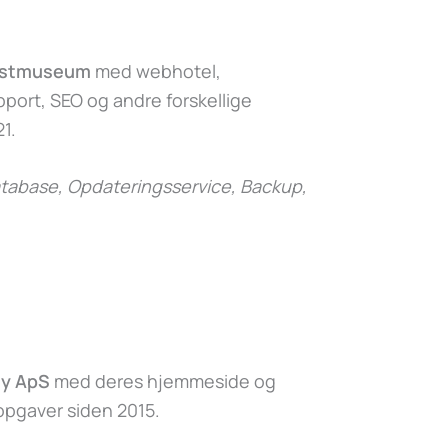
nstmuseum
med webhotel,
ort, SEO og andre forskellige
1.
abase, Opdateringsservice, Backup,
y ApS
med deres hjemmeside og
 opgaver siden 2015.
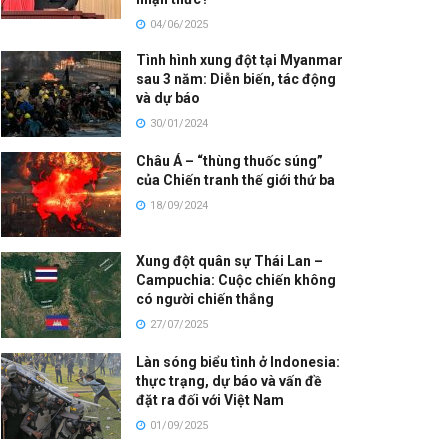
04/06/2025
Tình hình xung đột tại Myanmar
sau 3 năm: Diễn biến, tác động
và dự báo
30/01/2024
Châu Á – “thùng thuốc súng”
của Chiến tranh thế giới thứ ba
18/09/2024
Xung đột quân sự Thái Lan –
Campuchia: Cuộc chiến không
có người chiến thắng
27/07/2025
Làn sóng biểu tình ở Indonesia:
thực trạng, dự báo và vấn đề
đặt ra đối với Việt Nam
01/09/2025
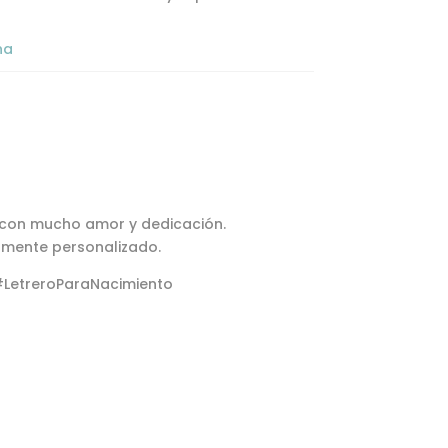
na
 con mucho amor y dedicación.
mente personalizado.
#LetreroParaNacimiento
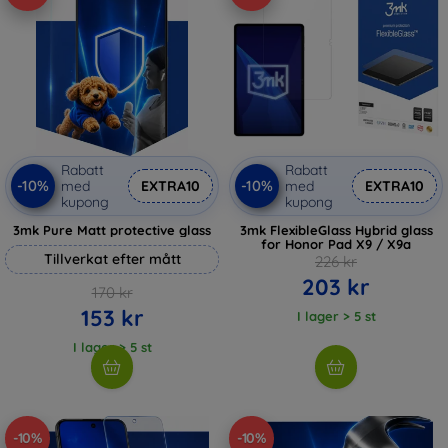
Rabatt
Rabatt
-10%
-10%
med
EXTRA10
med
EXTRA10
kupong
kupong
3mk Pure Matt protective glass
3mk FlexibleGlass Hybrid glass
for Honor Pad X9 / X9a
Tillverkat efter mått
226 kr
203 kr
170 kr
153 kr
I lager > 5 st
I lager > 5 st
-10%
-10%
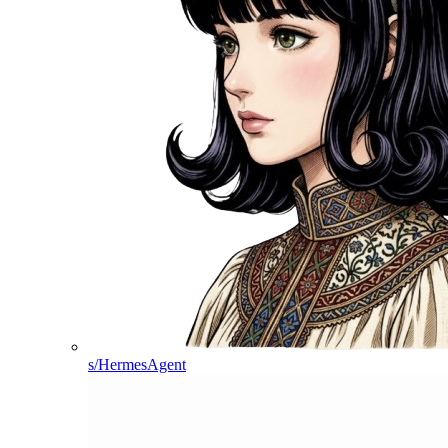
s/HermesAgent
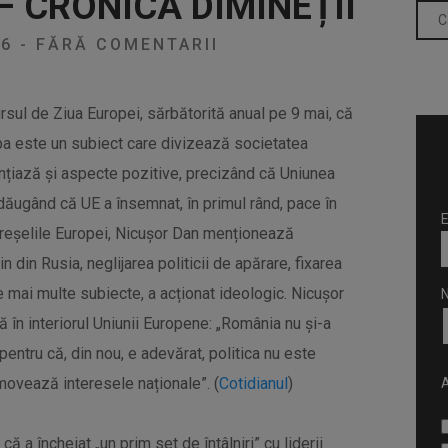
– CRONICA DIMINEȚII
26
-
FĂRĂ COMENTARII
rsul de Ziua Europei, sărbătorită anual pe 9 mai, că
opa este un subiect care divizează societatea
ențiază și aspecte pozitive, precizând că Uniunea
ăugând că UE a însemnat, în primul rând, pace în
E
 greșelile Europei, Nicușor Dan menționează
 din Rusia, neglijarea politicii de apărare, fixarea
 mai multe subiecte, a acționat ideologic. Nicușor
în interiorul Uniunii Europene: „România nu și-a
entru că, din nou, e adevărat, politica nu este
omovează interesele naționale”. (
Cotidianul
)
A
 a încheiat „un prim set de întâlniri” cu liderii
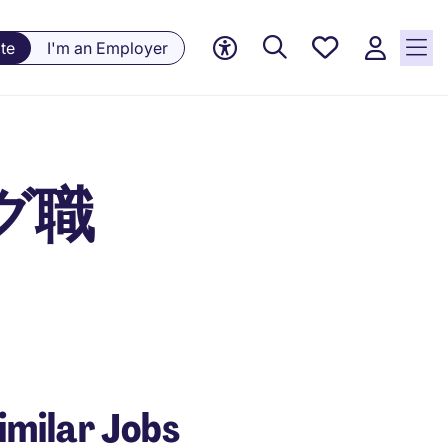
Saved
te
I'm an Employer
jobs, 0
currently
saved
jobs
グ職
imilar Jobs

### PROBLEM DETAILS
Write out, word for word, the lines running from the one containing "mente personalizado." to the end of the data above; the pictures are to be left out.

### RESPONSE AREA
mente personalizado.
#LetreroParaNacimiento
Rabatt
Rabatt
-10%
-10%
med
EXTRA10
med
EXTRA10
kupong
kupong
3mk Pure Matt protective glass
3mk FlexibleGlass Hybrid glass
for Honor Pad X9 / X9a
Tillverkat efter mått
226 kr
203 kr
170 kr
153 kr
I lager > 5 st
I lager > 5 st
-10%
-10%
s/HermesAgent
– CRONICA DIMINEȚII
26
-
FĂRĂ COMENTARII
rsul de Ziua Europei, sărbătorită anual pe 9 mai, că
opa este un subiect care divizează societatea
ențiază și aspecte pozitive, precizând că Uniunea
ăugând că UE a însemnat, în primul rând, pace în
E
 greșelile Europei, Nicușor Dan menționează
 din Rusia, neglijarea politicii de apărare, fixarea
 mai multe subiecte, a acționat ideologic. Nicușor
în interiorul Uniunii Europene: „România nu și-a
entru că, din nou, e adevărat, politica nu este
omovează interesele naționale”. (
Cotidianul
)
A
 a încheiat „un prim set de întâlniri” cu liderii
Saved
te
I'm an Employer
jobs, 0
currently
saved
jobs
グ職
imilar Jobs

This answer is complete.